Michael Saylors Firma Strategy investierte am Montag weitere 1,25 Milliarden Dollar in Bitcoinund kaufte genau 13.627 Coins, kurz bevor der US-Kongress in die nächste Krypto-Debatte eintrat, wie Cryptopolitanbereits berichtete.
Sie verkauften 6,8 Millionen Aktien ihrer Klasse A und erzielten damit einen Erlös von 1,13 Milliarden Dollar. Zusätzlich veräußerten sie 1,2 Millionen Aktien ihrer variabel verzinsten Vorzugsaktien der Serie A mit Verlängerungsoption für weitere 119,1 Millionen Dollar.
Insgesamt? 1,25 Milliarden Dollar. Kein Cent floss woanders hin. Sie zahlten 91.519 Dollar pro Bitcoin, inklusive aller Gebühren. Damit erhöht sich ihr Gesamtbestand auf 687.410 Bitcoin, was sie insgesamt 51,8 Milliarden Dollar gekostet hat. Das bedeutet, ihr durchschnittlicher Kaufpreis liegt nun bei 75.353 Dollar pro Bitcoin.
Strategy hat noch Milliarden übrig, die in Bitcoin investiert werden können
Zum Redaktionsschluss verfügt 10,3 Milliarden Dollar im Rahmen ihres Aktienverkaufsprogramms. Und das betrifft nur die Stammaktien. Es gibt noch mehr.
Der Vorstand hat zudem Spielraum, weitere Vorzugsaktien im Wert von Milliarden auszugeben: 3,9 Milliarden Dollar an variabel verzinsten Aktien, 20,3 Milliarden Dollar an Strike-Vorzugsaktien, 4,0 Milliarden Dollar an Stride-Vorzugsaktien und weitere 1,6 Milliarden Dollar an Strife-Vorzugsaktien. Das ist mehr als genug Kapital, um bei Bedarf weitere Aktien zuzukaufen.
Unterdessen wird es spannend . David Brickell und Chris Mills vom London Crypto Club sorgten in ihrem wöchentlichen Newsletter für Aufsehen. Sie behaupteten, Bitcoin sei die beste Möglichkeit, gegen den fallenden US-Dollar zu wetten, und werde „2026 wieder die Spitzenposition als renditestärkster Makro-Anlagewert einnehmen“.

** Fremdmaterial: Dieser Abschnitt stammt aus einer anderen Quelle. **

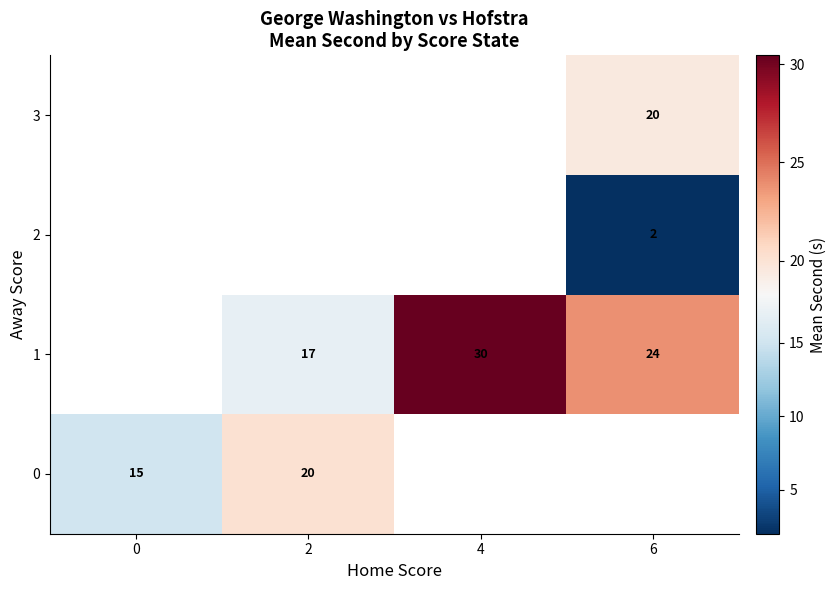

The value of 1 at 6 is 34. True or false?

False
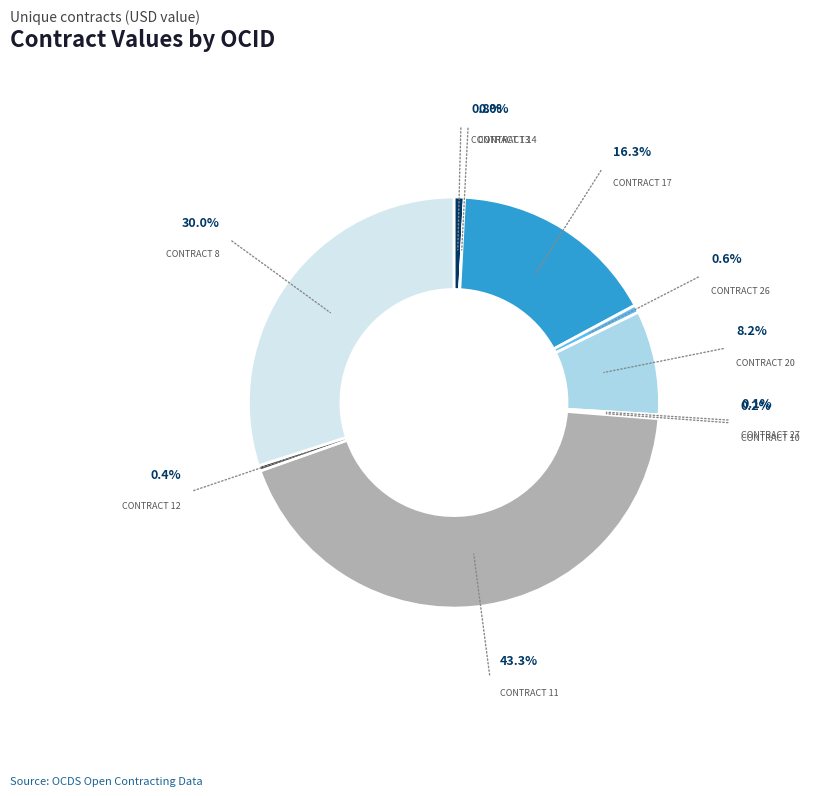

Is there a majority slice in this chart?

No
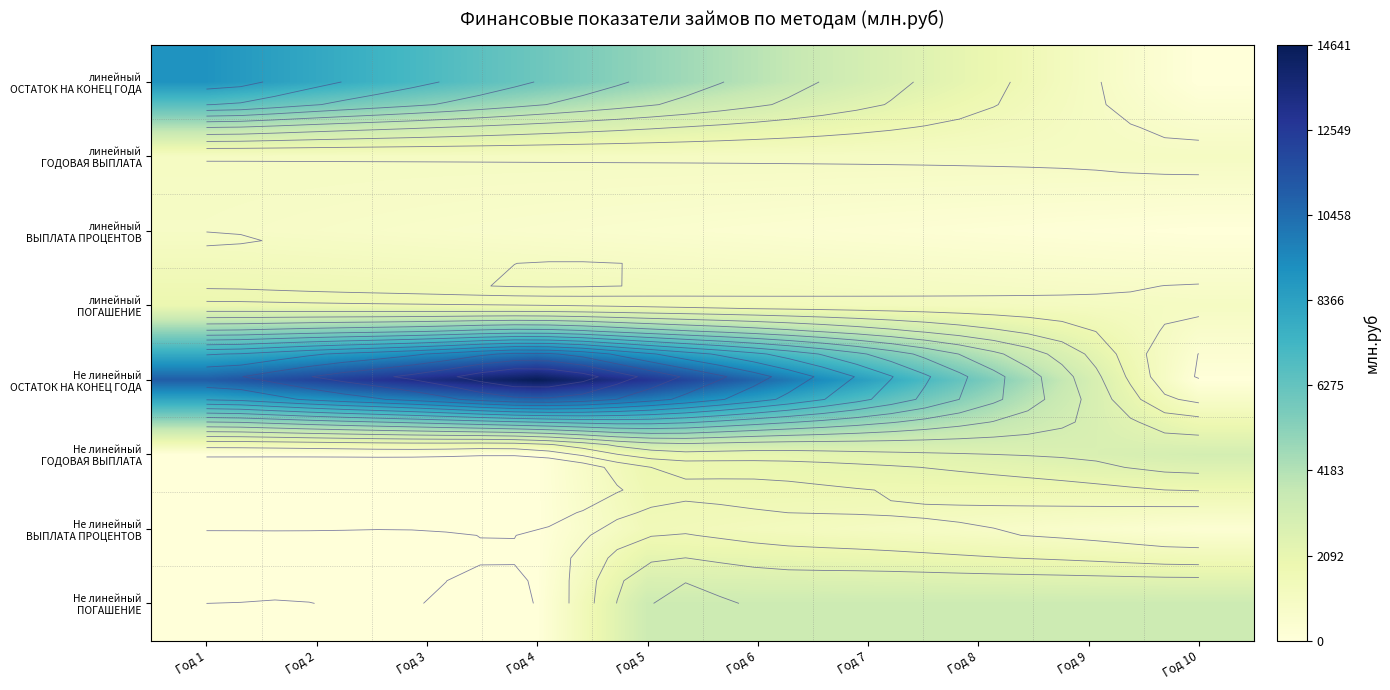

Where does the Не линейный ГОДОВАЯ ВЫПЛАТА series first go above 2087?

Год 6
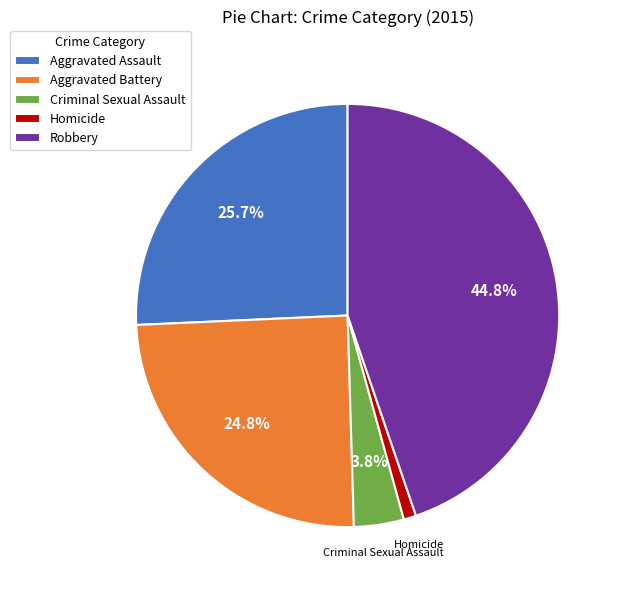

Is it true that Aggravated Assault is 26% of the pie?

True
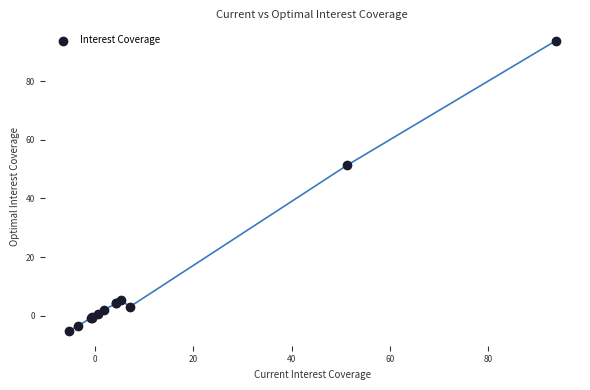

What Y value in the scatter plot is closest to 44?

51.2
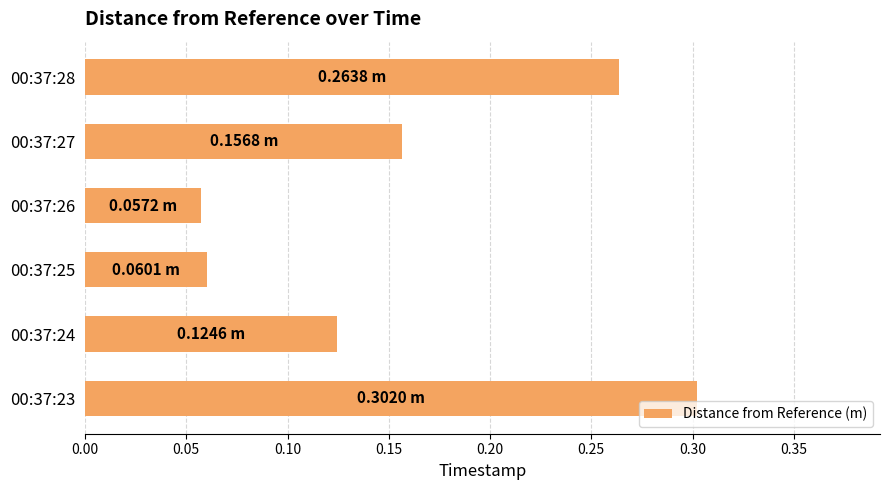

What is the sum of all values?

1.0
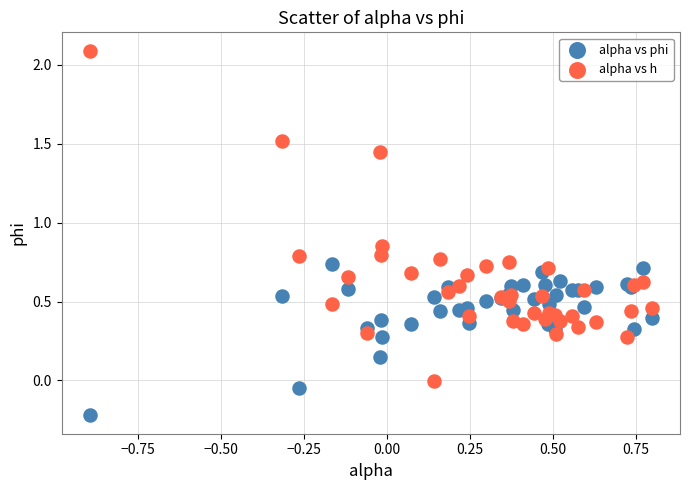

Which series contains the highest Y value?

alpha vs h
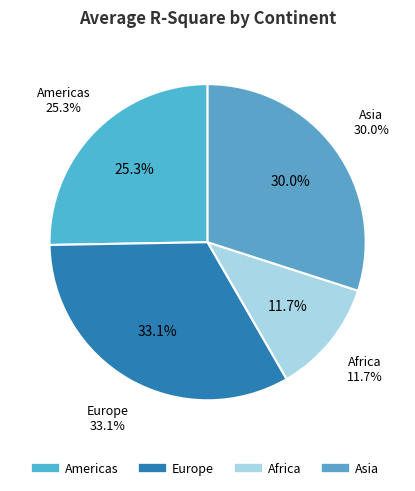

Which has a higher value, 36 or 6?

36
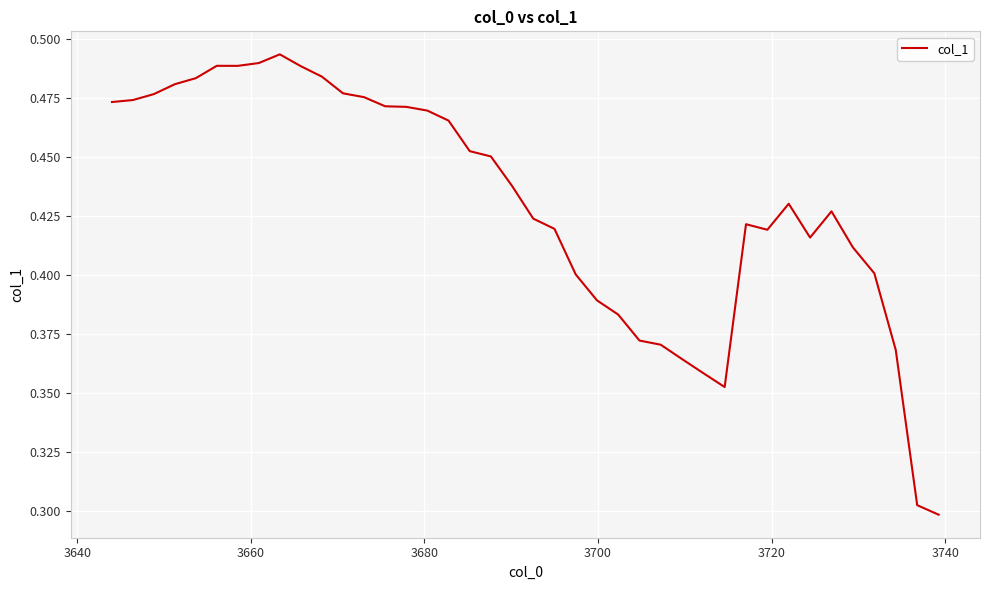

Does the chart display data point markers on the line(s)?

No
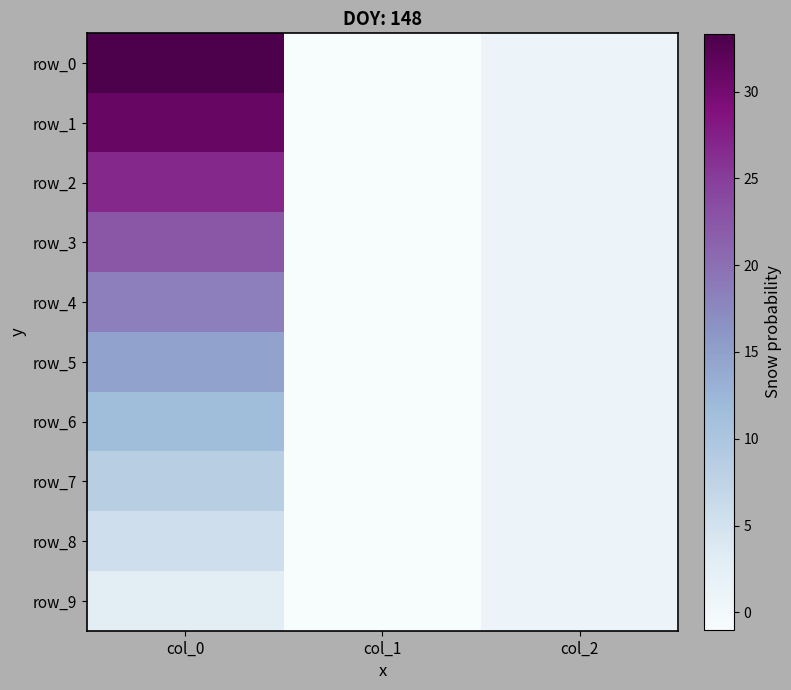

List the labels in order of row_2 value, largest first.

col_0, col_2, col_1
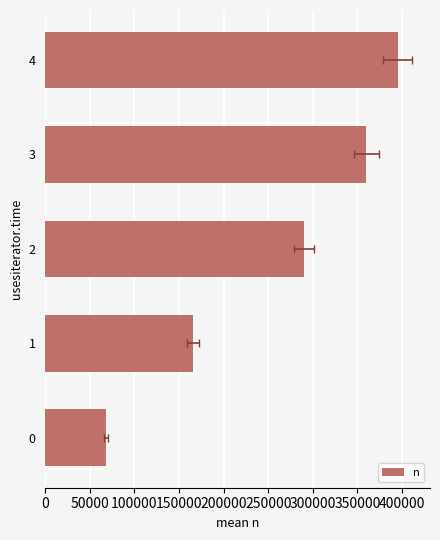

What is the smallest value displayed?

68000.0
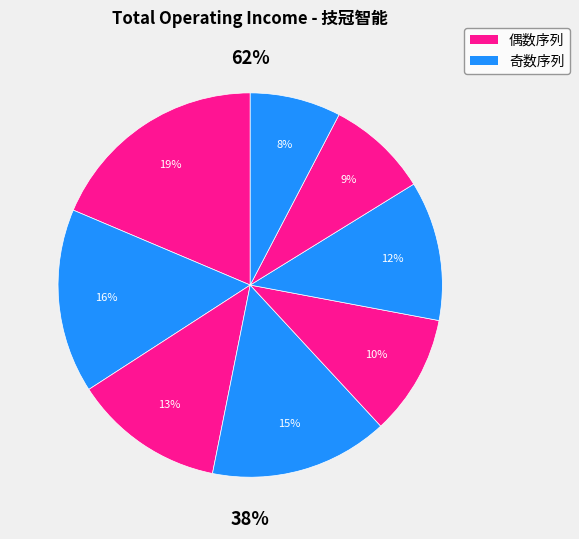

Is 2014 the majority of the pie?

No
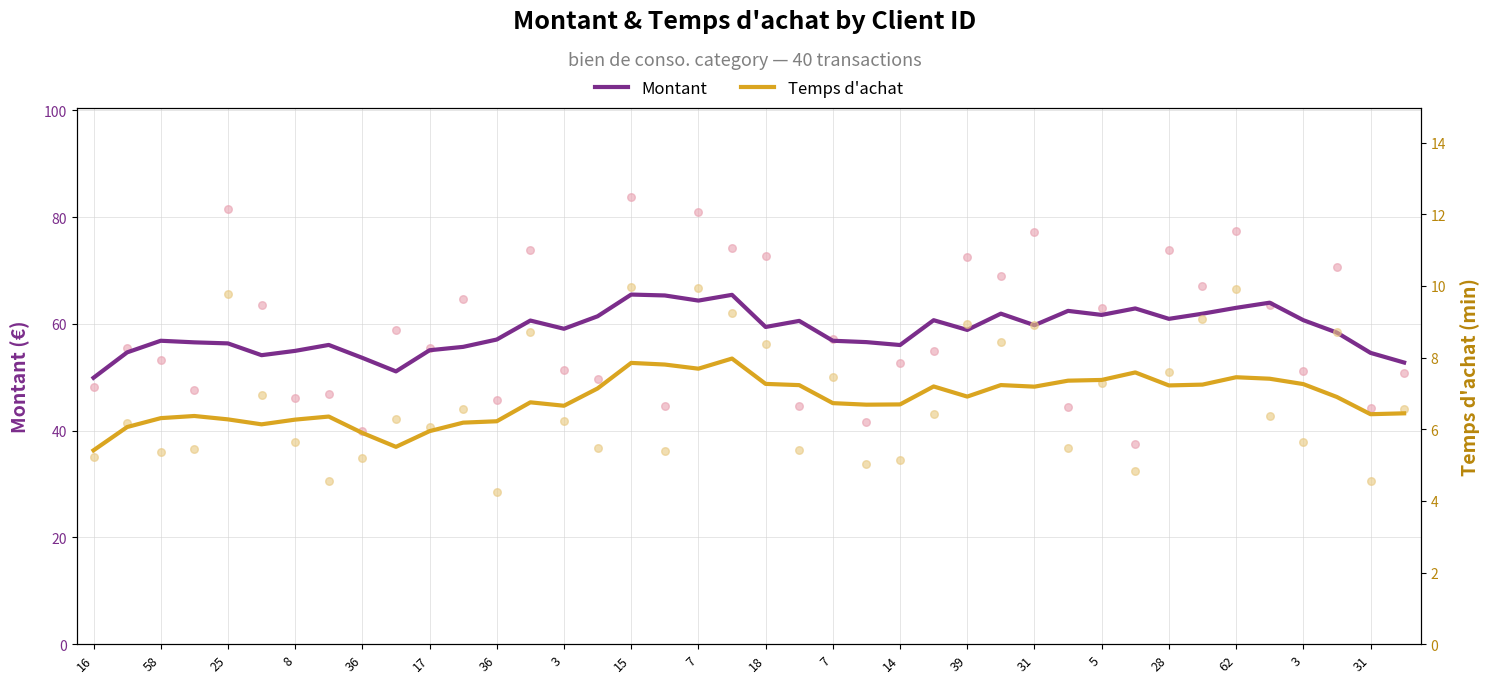

At how many categories does at least one series exceed 42?

40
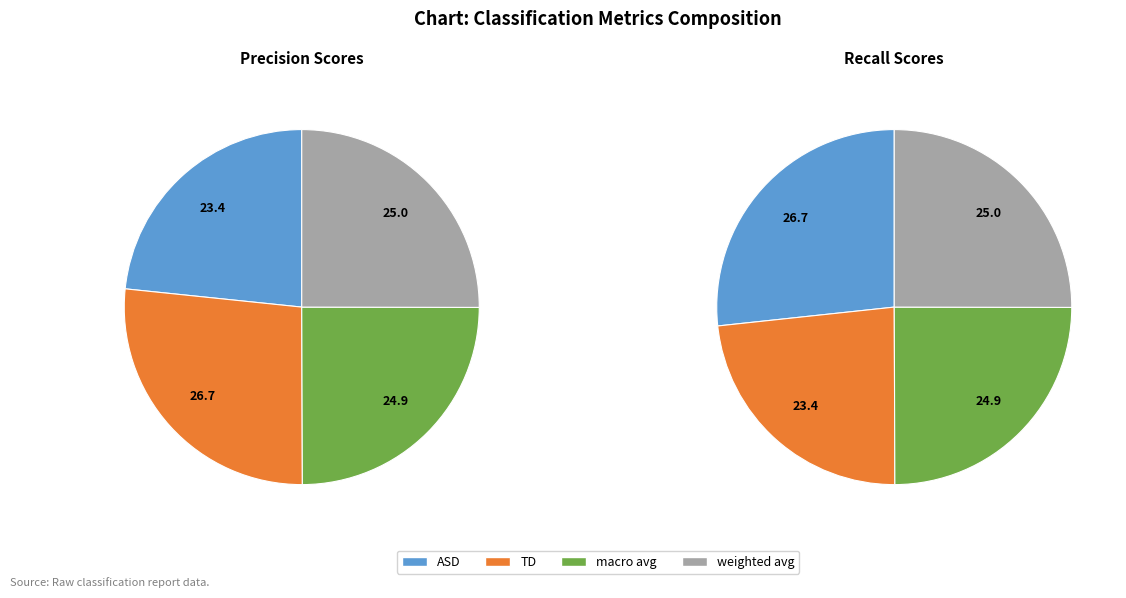

How many slices are in this pie chart?

4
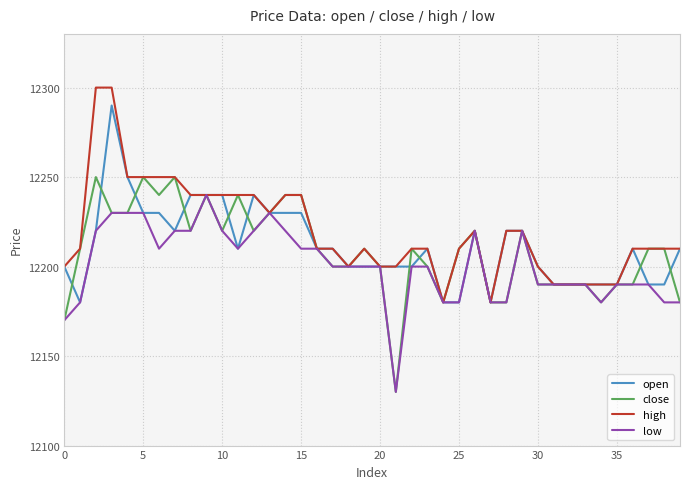

What is the highest value of the high series?

12300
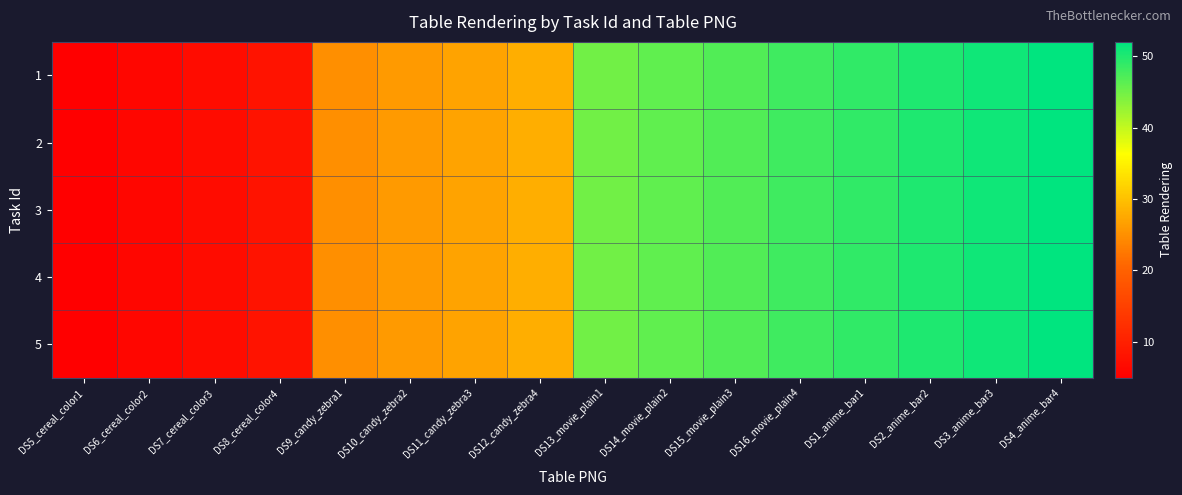

Which label corresponds to the smallest value in the chart?

DS5_cereal_color1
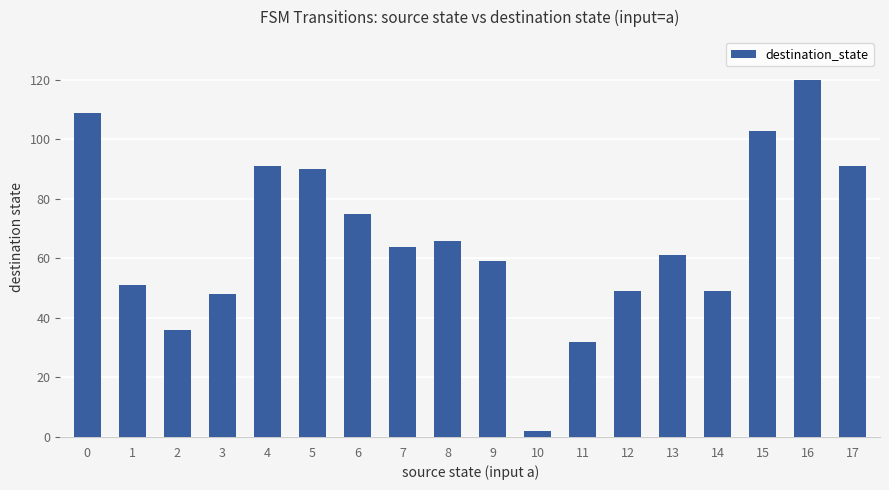

What is the value of the 8th bar from the left?

64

Sie sagten auch, Donald Trump werde vor den Zwischenwahlen im November „die Süßigkeiten verteilen“, und das Ganze sei im Grunde ein Test dafür, wie die Menschen über das Weiße Haus denken.
Händler, die nahe dem Höchststand bei 126.000 US-Dollar gekauft haben, könnten verkaufen, wenn der Kurs wieder auf den Einstandskurs steigt. Brickell und Mills meinten jedoch, dass dies diesmal keine große Rolle spielen dürfte. Sie schrieben: „On-Chain-Analysen deuten nun auf geringere Gewinnmitnahmen und einen daraus resultierenden Angebotsdruck durch Großinvestoren und langfristige Anleger hin, wodurch sich die realisierten Kursgewinne verlangsamen.“
Zum Zeitpunkt dieses Berichts notierte Bitcoin bei knapp über 91.000 US-Dollar, also immer noch fast 30 % niedriger als sein Rekordhoch.
Das Ganze deckt sich aber mit dem, was Arthur Hayes Anfang des Jahres gesagt hat. Er behauptete, die Kombination aus kostenlosem Staatsgeld und einem schwachen Dollar könnte Bitcoin im ersten Quartal 2026 auf 200.000 Dollar treiben.